Más allá de un desorden en el cromosoma
En este sentido, la tarea que desarrollan Miguel Cereceda y Verónica Linardi no puede sino merecer elogios y apoyo; y resulta grato el «apadrinamiento» que prestaron China Zorrilla y Taco Larreta a esta ardua empresa de hacer actuar a discapacitados, junto con actores comunes y corrientes, en esta «3 x 3= 1″; y sin duda también debe destacarse el concurso de Alvaro Ahunchain, Beatriz Massons y Mary Vázquez en la dirección de los tres episodios que la componen.
Puesto que se presenta la pieza al público y se cobra entrada, el juicio crítico debe ceñirse a los mismos criterios con que se valora cualquier otra obra: si tuviéramos una pauta diferente para los actores con síndrome de Down, no sólo haríamos pedazos la ecuanimidad de la crítica sino que discriminaríamos, con esa conducta entre paternal y protectora, a los mismos discapacitados.

(Datos recopilados)
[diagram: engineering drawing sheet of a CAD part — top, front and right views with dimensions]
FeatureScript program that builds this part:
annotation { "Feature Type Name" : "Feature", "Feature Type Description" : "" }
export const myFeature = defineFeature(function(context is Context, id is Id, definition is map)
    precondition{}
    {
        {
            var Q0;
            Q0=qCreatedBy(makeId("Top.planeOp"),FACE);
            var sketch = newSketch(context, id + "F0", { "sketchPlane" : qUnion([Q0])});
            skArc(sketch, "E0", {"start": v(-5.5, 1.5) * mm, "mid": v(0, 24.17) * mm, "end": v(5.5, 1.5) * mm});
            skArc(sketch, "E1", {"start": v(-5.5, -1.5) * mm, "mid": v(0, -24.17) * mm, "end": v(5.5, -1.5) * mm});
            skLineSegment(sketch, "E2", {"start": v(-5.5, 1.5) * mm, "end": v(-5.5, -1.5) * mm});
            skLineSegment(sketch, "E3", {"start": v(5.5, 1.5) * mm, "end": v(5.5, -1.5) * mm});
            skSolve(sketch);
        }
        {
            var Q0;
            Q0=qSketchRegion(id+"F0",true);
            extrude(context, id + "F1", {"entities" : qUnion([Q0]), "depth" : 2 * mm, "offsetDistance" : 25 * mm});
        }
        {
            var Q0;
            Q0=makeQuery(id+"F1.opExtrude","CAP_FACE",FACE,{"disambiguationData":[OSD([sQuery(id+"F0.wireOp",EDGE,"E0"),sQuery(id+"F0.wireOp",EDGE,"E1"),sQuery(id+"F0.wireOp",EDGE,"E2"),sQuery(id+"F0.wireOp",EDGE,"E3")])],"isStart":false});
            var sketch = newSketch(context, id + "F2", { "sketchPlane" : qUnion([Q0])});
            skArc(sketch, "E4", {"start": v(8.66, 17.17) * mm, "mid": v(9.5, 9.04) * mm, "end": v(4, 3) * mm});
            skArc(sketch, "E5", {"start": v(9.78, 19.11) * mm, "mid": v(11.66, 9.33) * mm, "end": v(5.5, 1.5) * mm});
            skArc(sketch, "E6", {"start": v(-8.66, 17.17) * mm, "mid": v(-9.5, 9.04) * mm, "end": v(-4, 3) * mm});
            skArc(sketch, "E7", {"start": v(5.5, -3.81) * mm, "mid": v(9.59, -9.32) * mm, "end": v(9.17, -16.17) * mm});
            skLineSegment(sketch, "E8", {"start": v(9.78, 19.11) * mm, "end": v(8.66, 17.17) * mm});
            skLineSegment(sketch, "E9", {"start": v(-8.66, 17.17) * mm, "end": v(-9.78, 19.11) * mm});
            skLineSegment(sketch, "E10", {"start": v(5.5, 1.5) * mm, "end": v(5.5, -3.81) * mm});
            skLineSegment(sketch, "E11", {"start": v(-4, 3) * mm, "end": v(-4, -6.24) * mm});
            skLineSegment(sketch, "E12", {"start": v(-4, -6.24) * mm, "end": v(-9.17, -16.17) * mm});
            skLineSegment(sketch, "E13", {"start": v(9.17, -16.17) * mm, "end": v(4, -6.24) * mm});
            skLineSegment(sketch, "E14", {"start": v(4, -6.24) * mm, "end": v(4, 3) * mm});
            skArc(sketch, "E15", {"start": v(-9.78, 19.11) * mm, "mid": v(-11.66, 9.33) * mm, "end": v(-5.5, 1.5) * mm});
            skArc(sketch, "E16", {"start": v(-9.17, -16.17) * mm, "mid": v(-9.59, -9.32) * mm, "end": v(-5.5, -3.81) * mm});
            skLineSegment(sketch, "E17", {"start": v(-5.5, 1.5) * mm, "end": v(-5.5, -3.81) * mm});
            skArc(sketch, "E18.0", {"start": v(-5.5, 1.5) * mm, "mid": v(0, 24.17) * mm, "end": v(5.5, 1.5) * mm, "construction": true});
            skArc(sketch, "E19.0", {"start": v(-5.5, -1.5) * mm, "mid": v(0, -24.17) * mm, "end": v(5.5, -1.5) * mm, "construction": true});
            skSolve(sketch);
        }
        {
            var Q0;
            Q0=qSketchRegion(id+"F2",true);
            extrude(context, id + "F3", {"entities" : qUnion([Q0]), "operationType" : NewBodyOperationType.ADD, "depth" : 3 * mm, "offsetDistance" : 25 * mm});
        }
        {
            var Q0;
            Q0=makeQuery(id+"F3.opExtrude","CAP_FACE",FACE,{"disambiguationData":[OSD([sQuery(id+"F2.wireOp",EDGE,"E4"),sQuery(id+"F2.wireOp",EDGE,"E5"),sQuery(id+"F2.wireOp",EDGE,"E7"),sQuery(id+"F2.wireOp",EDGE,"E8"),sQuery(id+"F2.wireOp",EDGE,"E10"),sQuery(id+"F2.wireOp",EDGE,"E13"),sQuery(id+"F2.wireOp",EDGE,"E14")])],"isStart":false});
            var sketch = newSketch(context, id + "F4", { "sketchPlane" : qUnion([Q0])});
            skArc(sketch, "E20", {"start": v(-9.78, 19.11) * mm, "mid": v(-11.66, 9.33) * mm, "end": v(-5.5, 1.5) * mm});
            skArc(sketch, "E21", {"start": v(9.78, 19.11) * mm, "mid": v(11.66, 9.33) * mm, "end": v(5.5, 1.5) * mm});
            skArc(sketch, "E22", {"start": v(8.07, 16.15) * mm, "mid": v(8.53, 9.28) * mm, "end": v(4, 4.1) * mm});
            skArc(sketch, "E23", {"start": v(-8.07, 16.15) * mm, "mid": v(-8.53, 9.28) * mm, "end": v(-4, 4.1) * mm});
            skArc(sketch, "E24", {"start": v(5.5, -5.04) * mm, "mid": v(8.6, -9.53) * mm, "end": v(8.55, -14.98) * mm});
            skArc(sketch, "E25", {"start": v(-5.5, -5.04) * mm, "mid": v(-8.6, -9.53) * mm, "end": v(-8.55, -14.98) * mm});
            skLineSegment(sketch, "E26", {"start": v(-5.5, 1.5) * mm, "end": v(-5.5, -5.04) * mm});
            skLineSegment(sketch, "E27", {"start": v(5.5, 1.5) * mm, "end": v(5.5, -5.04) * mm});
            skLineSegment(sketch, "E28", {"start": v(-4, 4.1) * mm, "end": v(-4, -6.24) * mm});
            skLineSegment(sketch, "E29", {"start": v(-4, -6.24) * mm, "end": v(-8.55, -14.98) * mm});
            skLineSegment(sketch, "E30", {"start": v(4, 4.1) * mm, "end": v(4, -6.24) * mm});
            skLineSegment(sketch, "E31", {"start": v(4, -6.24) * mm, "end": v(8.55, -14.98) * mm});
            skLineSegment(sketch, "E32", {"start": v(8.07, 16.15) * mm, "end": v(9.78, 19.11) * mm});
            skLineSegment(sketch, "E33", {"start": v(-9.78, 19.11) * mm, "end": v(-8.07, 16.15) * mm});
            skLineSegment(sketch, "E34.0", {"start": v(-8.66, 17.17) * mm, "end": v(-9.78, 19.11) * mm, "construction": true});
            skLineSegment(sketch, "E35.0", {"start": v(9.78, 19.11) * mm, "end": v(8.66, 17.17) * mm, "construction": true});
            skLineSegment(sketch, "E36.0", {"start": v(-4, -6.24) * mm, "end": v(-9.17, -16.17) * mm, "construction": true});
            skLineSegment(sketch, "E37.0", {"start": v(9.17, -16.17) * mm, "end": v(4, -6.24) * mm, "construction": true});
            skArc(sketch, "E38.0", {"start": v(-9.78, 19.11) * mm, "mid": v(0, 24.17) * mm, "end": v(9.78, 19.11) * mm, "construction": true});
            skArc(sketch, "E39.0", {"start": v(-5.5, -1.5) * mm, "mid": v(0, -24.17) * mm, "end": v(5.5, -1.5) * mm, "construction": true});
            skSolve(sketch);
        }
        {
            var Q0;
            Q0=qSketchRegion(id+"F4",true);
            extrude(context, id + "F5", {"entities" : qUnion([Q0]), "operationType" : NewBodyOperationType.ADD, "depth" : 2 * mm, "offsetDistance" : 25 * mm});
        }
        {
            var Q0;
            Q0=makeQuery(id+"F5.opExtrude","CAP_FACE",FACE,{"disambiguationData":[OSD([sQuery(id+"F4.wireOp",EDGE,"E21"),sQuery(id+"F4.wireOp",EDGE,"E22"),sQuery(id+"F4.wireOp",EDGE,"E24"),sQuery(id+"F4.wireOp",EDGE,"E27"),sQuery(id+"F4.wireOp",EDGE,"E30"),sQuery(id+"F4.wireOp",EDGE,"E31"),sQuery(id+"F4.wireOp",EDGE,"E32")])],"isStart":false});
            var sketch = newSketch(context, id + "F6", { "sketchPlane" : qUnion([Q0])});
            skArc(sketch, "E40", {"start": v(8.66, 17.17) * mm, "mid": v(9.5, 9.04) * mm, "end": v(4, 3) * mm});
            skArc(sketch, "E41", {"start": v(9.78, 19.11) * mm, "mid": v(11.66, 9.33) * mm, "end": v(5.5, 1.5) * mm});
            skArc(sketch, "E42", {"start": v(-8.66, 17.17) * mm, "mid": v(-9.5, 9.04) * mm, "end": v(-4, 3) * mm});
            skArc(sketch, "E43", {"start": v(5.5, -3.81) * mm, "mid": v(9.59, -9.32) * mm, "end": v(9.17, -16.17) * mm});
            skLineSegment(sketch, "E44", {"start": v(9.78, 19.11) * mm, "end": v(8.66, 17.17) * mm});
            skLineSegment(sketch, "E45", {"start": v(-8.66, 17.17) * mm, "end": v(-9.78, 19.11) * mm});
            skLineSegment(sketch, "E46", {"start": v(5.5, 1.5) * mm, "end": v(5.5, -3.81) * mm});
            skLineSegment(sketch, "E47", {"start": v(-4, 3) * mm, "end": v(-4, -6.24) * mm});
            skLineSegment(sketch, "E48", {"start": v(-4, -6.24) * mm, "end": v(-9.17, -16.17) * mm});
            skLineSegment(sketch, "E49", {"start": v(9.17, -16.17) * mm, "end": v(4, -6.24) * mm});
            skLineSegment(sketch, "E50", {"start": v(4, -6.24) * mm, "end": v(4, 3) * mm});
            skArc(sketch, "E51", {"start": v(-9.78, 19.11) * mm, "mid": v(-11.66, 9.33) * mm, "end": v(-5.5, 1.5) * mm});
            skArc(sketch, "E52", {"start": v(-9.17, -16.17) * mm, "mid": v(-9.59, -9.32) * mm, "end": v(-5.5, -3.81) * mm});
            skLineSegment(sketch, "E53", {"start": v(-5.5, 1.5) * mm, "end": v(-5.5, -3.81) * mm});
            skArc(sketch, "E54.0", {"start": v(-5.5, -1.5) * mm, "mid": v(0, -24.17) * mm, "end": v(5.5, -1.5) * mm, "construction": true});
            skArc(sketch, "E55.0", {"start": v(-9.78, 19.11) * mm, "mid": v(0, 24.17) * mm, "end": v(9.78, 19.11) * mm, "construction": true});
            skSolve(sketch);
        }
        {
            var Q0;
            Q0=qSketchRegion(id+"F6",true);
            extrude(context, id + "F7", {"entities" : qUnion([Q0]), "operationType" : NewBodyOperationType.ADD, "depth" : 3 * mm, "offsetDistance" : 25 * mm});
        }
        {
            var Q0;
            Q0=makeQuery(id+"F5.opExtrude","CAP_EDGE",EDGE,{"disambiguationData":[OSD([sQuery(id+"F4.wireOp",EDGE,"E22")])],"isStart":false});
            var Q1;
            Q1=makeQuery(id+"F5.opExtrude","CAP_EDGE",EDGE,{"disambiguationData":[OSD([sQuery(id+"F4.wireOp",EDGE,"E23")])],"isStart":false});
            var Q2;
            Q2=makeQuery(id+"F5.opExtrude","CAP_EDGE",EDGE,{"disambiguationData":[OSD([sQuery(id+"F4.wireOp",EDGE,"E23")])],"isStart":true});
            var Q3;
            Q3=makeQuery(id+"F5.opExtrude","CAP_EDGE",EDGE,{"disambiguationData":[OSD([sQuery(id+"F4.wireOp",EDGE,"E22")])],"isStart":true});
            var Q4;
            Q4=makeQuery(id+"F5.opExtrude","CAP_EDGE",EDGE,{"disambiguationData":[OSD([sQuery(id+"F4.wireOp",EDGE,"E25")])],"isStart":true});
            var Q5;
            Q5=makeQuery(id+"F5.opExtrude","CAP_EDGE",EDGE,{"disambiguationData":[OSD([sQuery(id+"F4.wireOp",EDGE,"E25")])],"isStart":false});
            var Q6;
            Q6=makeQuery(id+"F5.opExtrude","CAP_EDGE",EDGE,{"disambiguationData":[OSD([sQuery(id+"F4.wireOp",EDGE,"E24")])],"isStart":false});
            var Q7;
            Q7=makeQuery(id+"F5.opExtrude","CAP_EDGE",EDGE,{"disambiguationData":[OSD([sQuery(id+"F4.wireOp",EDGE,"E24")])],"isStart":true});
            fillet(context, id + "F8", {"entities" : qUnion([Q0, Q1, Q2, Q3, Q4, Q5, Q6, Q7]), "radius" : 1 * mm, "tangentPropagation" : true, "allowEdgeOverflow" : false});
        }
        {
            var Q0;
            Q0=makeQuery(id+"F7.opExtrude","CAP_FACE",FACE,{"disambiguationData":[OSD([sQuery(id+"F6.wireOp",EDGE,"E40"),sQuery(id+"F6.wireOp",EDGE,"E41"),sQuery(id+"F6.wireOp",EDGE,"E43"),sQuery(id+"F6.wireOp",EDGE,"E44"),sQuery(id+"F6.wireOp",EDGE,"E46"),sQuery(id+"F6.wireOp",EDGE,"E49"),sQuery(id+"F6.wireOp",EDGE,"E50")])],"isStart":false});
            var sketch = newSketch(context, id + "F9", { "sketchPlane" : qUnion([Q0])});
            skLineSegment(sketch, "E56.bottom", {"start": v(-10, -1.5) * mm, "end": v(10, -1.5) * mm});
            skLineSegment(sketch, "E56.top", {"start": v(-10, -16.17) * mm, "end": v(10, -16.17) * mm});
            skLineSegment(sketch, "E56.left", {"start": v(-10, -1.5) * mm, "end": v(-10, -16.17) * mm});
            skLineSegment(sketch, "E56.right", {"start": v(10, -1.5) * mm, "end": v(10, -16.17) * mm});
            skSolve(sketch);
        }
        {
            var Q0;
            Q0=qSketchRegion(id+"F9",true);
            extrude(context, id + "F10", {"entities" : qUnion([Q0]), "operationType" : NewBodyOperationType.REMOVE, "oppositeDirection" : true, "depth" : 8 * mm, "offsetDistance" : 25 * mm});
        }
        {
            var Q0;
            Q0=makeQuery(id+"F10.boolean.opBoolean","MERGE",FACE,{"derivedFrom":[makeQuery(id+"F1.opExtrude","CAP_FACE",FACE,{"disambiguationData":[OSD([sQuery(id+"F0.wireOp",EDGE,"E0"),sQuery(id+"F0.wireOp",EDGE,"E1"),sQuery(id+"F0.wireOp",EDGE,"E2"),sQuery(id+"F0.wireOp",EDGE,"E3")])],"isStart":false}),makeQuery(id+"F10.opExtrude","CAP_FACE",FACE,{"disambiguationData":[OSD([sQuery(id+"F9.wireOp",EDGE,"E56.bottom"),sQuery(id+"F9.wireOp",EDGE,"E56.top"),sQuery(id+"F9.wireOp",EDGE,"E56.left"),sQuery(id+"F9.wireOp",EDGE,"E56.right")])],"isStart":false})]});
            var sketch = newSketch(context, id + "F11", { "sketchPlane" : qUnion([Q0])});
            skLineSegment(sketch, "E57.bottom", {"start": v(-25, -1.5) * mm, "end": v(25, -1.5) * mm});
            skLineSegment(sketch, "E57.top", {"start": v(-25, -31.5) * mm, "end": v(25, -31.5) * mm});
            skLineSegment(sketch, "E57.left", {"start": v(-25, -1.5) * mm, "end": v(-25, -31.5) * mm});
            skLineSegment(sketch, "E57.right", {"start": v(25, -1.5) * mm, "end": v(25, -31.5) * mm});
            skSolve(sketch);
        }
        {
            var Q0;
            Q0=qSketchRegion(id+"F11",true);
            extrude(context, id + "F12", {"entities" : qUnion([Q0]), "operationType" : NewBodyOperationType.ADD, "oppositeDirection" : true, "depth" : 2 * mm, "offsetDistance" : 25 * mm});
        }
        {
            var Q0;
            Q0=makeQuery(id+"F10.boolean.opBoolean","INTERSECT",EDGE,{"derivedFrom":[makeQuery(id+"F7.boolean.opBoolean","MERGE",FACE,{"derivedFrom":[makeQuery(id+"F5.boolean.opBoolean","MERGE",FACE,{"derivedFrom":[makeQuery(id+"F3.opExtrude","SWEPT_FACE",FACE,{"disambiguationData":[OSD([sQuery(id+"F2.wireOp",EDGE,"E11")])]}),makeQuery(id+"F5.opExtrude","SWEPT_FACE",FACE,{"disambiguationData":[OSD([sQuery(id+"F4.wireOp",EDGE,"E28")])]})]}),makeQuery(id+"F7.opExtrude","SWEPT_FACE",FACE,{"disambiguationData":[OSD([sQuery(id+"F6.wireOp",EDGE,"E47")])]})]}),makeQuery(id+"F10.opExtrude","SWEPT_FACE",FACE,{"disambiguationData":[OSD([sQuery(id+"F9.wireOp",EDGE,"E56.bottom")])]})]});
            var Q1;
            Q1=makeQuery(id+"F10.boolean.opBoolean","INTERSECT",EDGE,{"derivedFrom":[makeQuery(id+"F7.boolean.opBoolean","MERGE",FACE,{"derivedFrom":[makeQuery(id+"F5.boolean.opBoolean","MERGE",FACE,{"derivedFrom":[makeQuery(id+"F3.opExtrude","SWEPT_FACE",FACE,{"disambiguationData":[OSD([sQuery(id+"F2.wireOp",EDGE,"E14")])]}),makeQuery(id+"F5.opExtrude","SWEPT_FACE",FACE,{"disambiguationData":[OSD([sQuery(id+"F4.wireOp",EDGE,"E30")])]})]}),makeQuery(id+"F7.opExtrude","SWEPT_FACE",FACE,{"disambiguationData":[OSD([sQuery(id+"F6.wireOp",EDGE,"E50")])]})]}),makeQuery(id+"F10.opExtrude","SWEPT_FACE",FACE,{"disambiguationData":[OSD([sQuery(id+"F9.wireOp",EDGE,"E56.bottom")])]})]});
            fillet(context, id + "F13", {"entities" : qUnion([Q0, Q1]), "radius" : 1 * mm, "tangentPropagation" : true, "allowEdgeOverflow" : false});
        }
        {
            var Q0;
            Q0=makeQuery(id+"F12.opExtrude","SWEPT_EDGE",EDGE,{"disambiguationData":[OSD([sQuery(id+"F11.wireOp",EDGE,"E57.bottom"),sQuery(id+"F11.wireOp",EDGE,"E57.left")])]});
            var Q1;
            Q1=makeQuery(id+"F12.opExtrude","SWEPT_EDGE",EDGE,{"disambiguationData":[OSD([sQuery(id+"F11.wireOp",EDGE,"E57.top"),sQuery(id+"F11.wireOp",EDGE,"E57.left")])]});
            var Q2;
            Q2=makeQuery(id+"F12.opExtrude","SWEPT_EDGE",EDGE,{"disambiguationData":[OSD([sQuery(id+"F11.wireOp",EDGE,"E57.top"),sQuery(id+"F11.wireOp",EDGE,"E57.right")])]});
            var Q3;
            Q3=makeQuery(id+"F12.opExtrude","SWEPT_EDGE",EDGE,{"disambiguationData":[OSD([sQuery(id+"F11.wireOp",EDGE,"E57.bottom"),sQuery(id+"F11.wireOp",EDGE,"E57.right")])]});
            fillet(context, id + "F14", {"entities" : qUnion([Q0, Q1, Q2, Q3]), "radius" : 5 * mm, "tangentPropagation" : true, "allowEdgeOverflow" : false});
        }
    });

## Tareas:
1. Enumere a las personas que, según el fragmento, dirigieron los episodios de la obra.
2. ¿Quiénes prestaron su «apadrinamiento» a la empresa, según el fragmento?
3. Según el fragmento, ¿por qué el juicio crítico debe aplicar a esta obra los mismos criterios que a cualquier otra?
Responda apoyándose solo en el fragmento, sin recurrir a los datos.

## Respuestas numeradas:
1. Alvaro Ahunchain, Beatriz Massons y Mary Vázquez.

2. China Zorrilla y Taco Larreta.

3. La pieza se presenta al público y se cobra entrada. Además, una pauta distinta para los actores con síndrome de Down rompería la ecuanimidad de la crítica. También discriminaría a los propios discapacitados, con una conducta entre paternal y protectora.